Pall Mall (/pæl mæl/ PAL-_-MAL) is a small unincorporated community in the Wolf River valley of Fentress County, Tennessee, United States. It is named after Pall Mall, London. Pall Mall is located near the Kentucky-Tennessee state-line in northeastern-central Tennessee. The population was at 1,398 people according to the 2000 census.

==Notable people==
The World War I hero Alvin York was raised in Pall Mall. His son Andrew Jackson York (1919–2022) lived in the community. York is commemorated at the Sgt. Alvin C. York State Historic Park in Pall Mall, which includes the family farmhouse and grist mill. York is buried at Wolf River Cemetery in Pall Mall.

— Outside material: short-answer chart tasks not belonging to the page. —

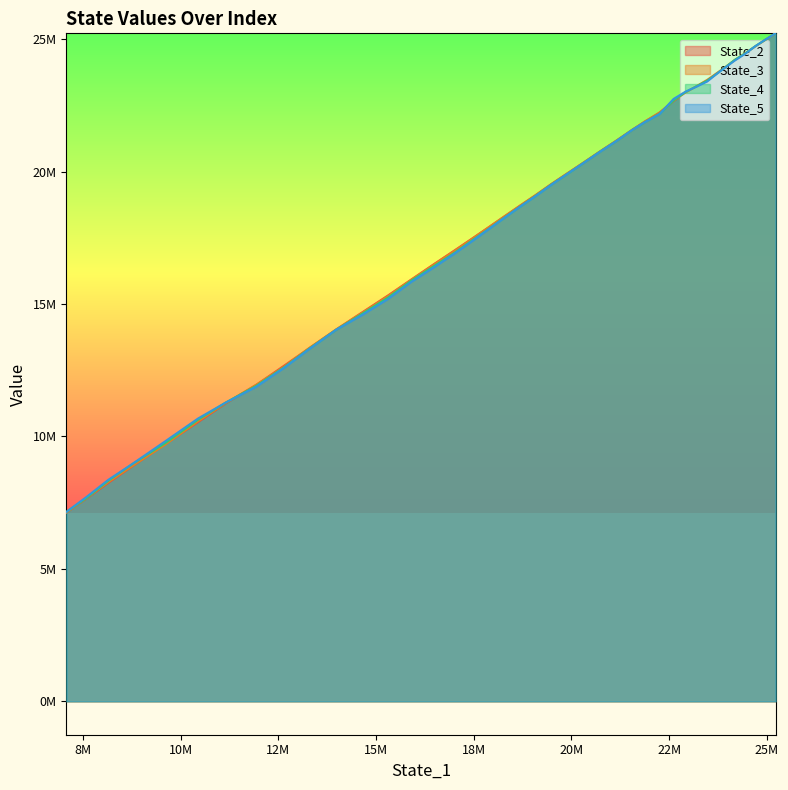

Is it true that State_2 equals 39263825.7 at 2?

False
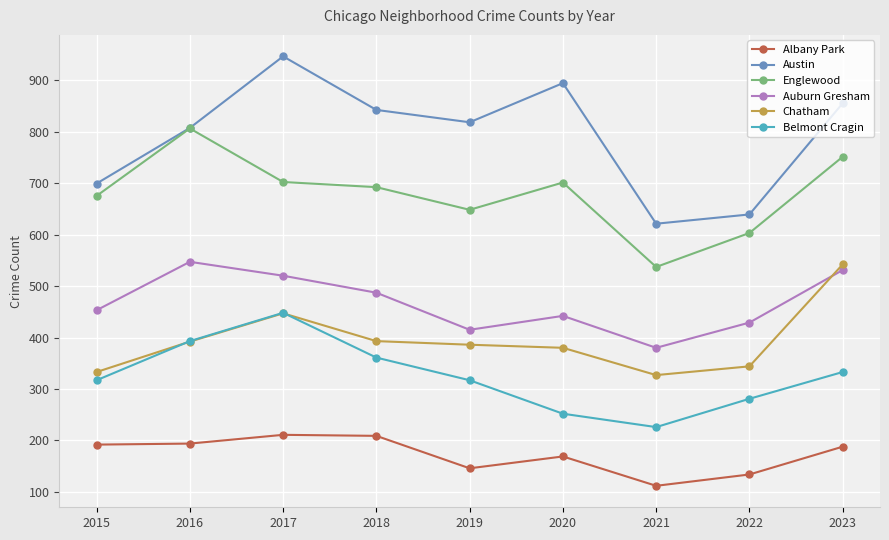

Is it true that Belmont Cragin equals 89 at 2022?

False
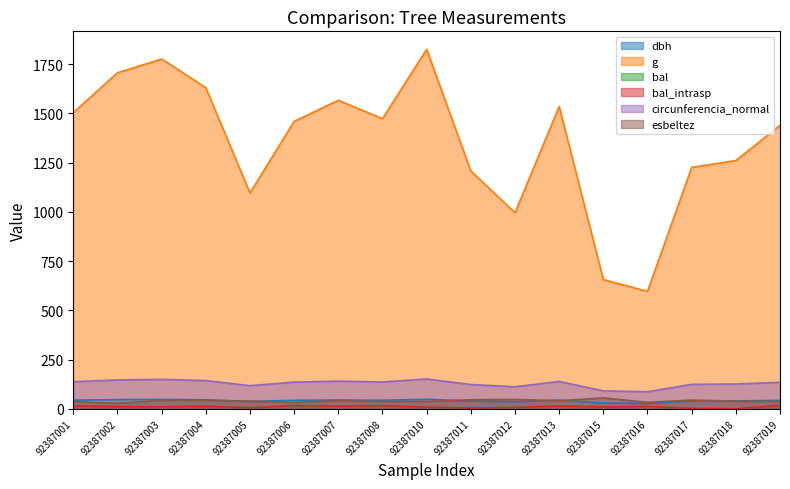

At which label does bal_intrasp first exceed 10?

92387001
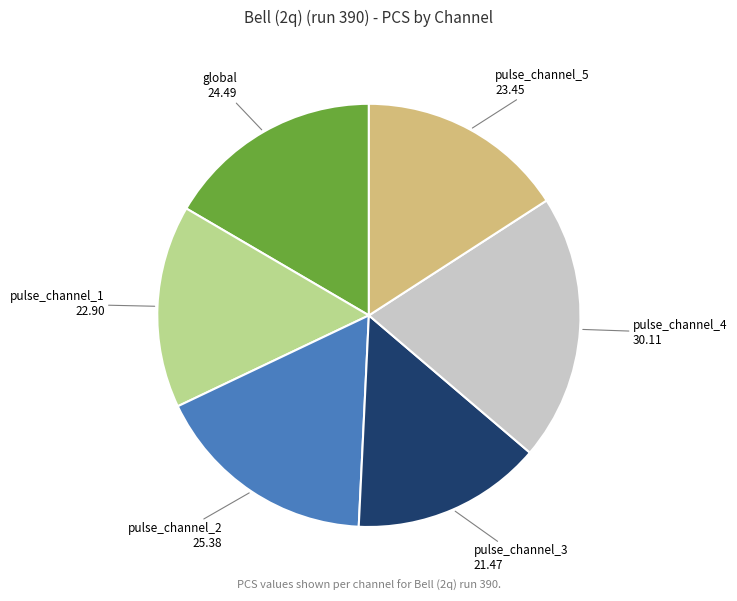

How many slices are in this pie chart?

6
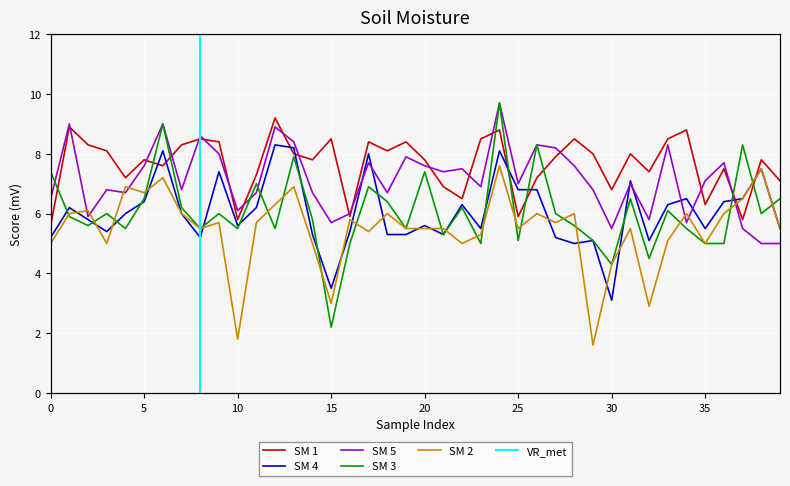

At which label does Mon4 reach its minimum?

30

John Marshall Clemens (1798–1847), father of Mark Twain and Orion Clemens, was postmaster of Pall Mall from 1832 to 1835; he, his wife Jane Lampton Clemens, and their children Orion, Pamela, Margaret, and Benjamin (born, perhaps here, in 1832) lived in the community at Three Forks of the Wolf River during this period (1831–1835), where they conceived Mark Twain (though the family moved to Florida, Missouri a few months before he was born).

Other notable natives of Pall Mall include U.S. Representative Lincoln Davis and fugitive Billy Dean Anderson.